**Task**
Make an exact copy of the entries that come next.

Entries shown Start Marker

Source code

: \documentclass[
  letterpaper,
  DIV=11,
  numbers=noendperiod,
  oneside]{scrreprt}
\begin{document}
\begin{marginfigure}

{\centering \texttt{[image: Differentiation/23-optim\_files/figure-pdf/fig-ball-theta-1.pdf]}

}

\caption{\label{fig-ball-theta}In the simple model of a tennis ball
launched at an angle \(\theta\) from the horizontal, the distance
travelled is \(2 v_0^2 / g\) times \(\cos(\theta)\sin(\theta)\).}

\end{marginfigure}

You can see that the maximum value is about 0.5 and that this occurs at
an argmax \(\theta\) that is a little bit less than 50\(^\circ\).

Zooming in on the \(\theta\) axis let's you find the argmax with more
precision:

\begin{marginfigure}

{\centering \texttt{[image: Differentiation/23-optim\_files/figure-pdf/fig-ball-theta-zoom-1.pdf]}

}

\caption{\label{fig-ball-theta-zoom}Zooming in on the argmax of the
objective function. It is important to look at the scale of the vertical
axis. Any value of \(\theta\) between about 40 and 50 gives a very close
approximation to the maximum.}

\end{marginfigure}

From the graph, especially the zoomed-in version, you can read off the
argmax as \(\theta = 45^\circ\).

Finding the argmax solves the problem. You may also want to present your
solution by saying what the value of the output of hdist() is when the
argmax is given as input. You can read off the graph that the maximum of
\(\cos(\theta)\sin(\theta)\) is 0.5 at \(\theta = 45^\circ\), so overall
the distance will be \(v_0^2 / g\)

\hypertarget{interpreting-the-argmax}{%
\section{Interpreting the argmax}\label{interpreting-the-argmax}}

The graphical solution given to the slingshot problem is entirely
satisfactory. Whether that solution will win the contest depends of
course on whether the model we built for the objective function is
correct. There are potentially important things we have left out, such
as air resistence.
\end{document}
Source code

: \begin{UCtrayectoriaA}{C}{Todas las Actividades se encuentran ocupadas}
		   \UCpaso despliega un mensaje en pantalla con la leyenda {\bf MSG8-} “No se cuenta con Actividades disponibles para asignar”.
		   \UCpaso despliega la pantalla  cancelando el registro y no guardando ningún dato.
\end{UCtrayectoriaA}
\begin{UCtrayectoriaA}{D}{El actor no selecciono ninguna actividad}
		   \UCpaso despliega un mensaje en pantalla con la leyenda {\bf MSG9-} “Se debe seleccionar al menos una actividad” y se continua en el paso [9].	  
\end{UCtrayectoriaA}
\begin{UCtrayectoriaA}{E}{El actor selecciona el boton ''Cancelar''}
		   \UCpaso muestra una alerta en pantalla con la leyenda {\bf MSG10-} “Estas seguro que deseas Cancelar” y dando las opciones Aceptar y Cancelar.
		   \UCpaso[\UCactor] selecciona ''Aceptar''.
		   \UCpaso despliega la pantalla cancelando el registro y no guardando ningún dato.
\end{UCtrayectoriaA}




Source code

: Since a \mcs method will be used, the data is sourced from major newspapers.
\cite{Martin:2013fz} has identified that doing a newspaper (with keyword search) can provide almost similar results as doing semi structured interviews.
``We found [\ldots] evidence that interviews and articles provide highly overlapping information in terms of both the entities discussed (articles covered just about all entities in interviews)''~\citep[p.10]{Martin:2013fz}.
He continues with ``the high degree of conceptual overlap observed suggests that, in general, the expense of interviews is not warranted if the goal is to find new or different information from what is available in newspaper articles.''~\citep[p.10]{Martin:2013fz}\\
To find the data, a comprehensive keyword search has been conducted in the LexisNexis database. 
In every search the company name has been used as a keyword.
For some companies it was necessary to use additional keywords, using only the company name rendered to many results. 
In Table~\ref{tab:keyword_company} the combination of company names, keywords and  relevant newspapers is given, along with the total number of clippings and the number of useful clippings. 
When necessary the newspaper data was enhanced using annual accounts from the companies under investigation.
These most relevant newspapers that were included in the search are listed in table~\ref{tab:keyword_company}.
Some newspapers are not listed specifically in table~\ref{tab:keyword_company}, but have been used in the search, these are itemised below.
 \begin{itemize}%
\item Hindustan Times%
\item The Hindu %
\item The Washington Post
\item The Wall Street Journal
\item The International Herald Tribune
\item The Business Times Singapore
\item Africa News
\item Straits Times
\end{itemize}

Entries shown End Marker

**Worked solution**
Source code

: \documentclass[
  letterpaper,
  DIV=11,
  numbers=noendperiod,
  oneside]{scrreprt}
\begin{document}
\begin{marginfigure}

{\centering \texttt{[image: Differentiation/23-optim\_files/figure-pdf/fig-ball-theta-1.pdf]}

}

\caption{\label{fig-ball-theta}In the simple model of a tennis ball
launched at an angle \(\theta\) from the horizontal, the distance
travelled is \(2 v_0^2 / g\) times \(\cos(\theta)\sin(\theta)\).}

\end{marginfigure}

You can see that the maximum value is about 0.5 and that this occurs at
an argmax \(\theta\) that is a little bit less than 50\(^\circ\).

Zooming in on the \(\theta\) axis let's you find the argmax with more
precision:

\begin{marginfigure}

{\centering \texttt{[image: Differentiation/23-optim\_files/figure-pdf/fig-ball-theta-zoom-1.pdf]}

}

\caption{\label{fig-ball-theta-zoom}Zooming in on the argmax of the
objective function. It is important to look at the scale of the vertical
axis. Any value of \(\theta\) between about 40 and 50 gives a very close
approximation to the maximum.}

\end{marginfigure}

From the graph, especially the zoomed-in version, you can read off the
argmax as \(\theta = 45^\circ\).

Finding the argmax solves the problem. You may also want to present your
solution by saying what the value of the output of hdist() is when the
argmax is given as input. You can read off the graph that the maximum of
\(\cos(\theta)\sin(\theta)\) is 0.5 at \(\theta = 45^\circ\), so overall
the distance will be \(v_0^2 / g\)

\hypertarget{interpreting-the-argmax}{%
\section{Interpreting the argmax}\label{interpreting-the-argmax}}

The graphical solution given to the slingshot problem is entirely
satisfactory. Whether that solution will win the contest depends of
course on whether the model we built for the objective function is
correct. There are potentially important things we have left out, such
as air resistence.
\end{document}
Source code

: \begin{UCtrayectoriaA}{C}{Todas las Actividades se encuentran ocupadas}
		   \UCpaso despliega un mensaje en pantalla con la leyenda {\bf MSG8-} “No se cuenta con Actividades disponibles para asignar”.
		   \UCpaso despliega la pantalla  cancelando el registro y no guardando ningún dato.
\end{UCtrayectoriaA}
\begin{UCtrayectoriaA}{D}{El actor no selecciono ninguna actividad}
		   \UCpaso despliega un mensaje en pantalla con la leyenda {\bf MSG9-} “Se debe seleccionar al menos una actividad” y se continua en el paso [9].	  
\end{UCtrayectoriaA}
\begin{UCtrayectoriaA}{E}{El actor selecciona el boton ''Cancelar''}
		   \UCpaso muestra una alerta en pantalla con la leyenda {\bf MSG10-} “Estas seguro que deseas Cancelar” y dando las opciones Aceptar y Cancelar.
		   \UCpaso[\UCactor] selecciona ''Aceptar''.
		   \UCpaso despliega la pantalla cancelando el registro y no guardando ningún dato.
\end{UCtrayectoriaA}




Source code

: Since a \mcs method will be used, the data is sourced from major newspapers.
\cite{Martin:2013fz} has identified that doing a newspaper (with keyword search) can provide almost similar results as doing semi structured interviews.
``We found [\ldots] evidence that interviews and articles provide highly overlapping information in terms of both the entities discussed (articles covered just about all entities in interviews)''~\citep[p.10]{Martin:2013fz}.
He continues with ``the high degree of conceptual overlap observed suggests that, in general, the expense of interviews is not warranted if the goal is to find new or different information from what is available in newspaper articles.''~\citep[p.10]{Martin:2013fz}\\
To find the data, a comprehensive keyword search has been conducted in the LexisNexis database. 
In every search the company name has been used as a keyword.
For some companies it was necessary to use additional keywords, using only the company name rendered to many results. 
In Table~\ref{tab:keyword_company} the combination of company names, keywords and  relevant newspapers is given, along with the total number of clippings and the number of useful clippings. 
When necessary the newspaper data was enhanced using annual accounts from the companies under investigation.
These most relevant newspapers that were included in the search are listed in table~\ref{tab:keyword_company}.
Some newspapers are not listed specifically in table~\ref{tab:keyword_company}, but have been used in the search, these are itemised below.
 \begin{itemize}%
\item Hindustan Times%
\item The Hindu %
\item The Washington Post
\item The Wall Street Journal
\item The International Herald Tribune
\item The Business Times Singapore
\item Africa News
\item Straits Times
\end{itemize}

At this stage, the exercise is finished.